(Yicai Global) Sept. 15 -- China's semiconductor companies are worried that their businesses may take a hit from US chip giant Nvidia's acquisition of Arm Holdings.
"Nvidia will choke the necks of all mobile device chipmakers after acquiring Arm," according to an executive at a leading domestic mobile communications chip company that has worked with the UK-based chip designer for more than 10 years.
Nvidia announced yesterday that it will give USD40 billion to Japan's Softbank Group for Arm, which charges fees for its tech licenses. Arm does not produce chips itself, which is the key to preserving it technological impartiality and winning the trust of partners. This is also why the firm has been able to build a huge global ecosystem with chipmakers, app developers and hardware companies.
The deal is "no good for the global chip industry," the chief executive of a Chinese chipmaker that has bought Arm's services told Yicai Global. "It will deprive Arm of neutrality since many of its customers are Nvidia competitors."

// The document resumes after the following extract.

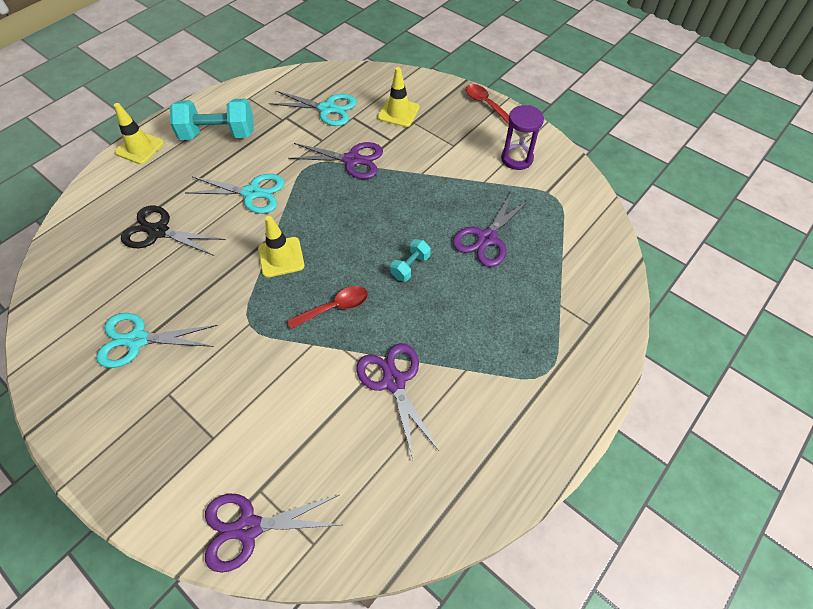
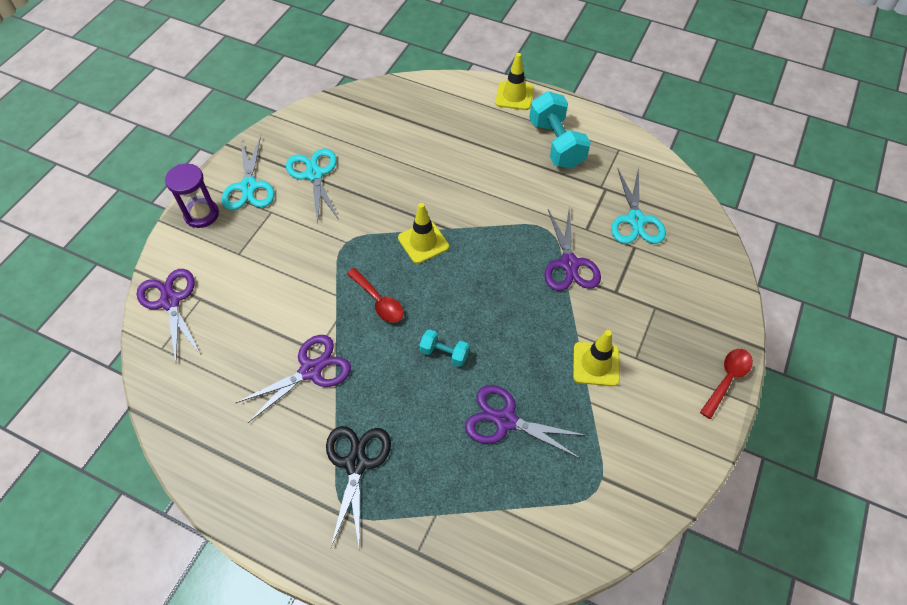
camera: 75 degrees right, 0 degrees up
(158, 231) = (424, 146): black scissors -> black scissors (356, 463)
(252, 193) = (492, 195): turquoise scissors -> turquoise scissors (249, 187)
(398, 112) = (663, 288): yellow traffic cone -> yellow traffic cone (596, 364)
(517, 159) = (644, 433): purple hourglass -> purple hourglass (201, 214)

China's semiconductor players fret that once Nvidia restarts its mobile communications chip business, other chipmakers that are clients of Arm will be forced into unfavorable competition.
"This is precisely the field it has wanted to enter, but failed to in the past 10 years," the executive said.
A statement Arm posted on Nvidia's website saying the company will maintain its open licensing model and its customer neutrality after the acquisition and use Nvidia's technology to expand its intellectual property licensing portfolio has not been enough to dispel doubts.
"It's not easy for us to judge what means Nvidia will use to ensure the confidence of Arm clients," the executive said
The deal needs regulatory approval from the United Kingdom, the European Union, the United States and China. Nvidia expects to wrap up the transaction within about 18 months, but major deals in the semiconductor industry have been shot down before out of antitrust considerations.
"I guess they won't approve it this time," the CEO told Yicai Global.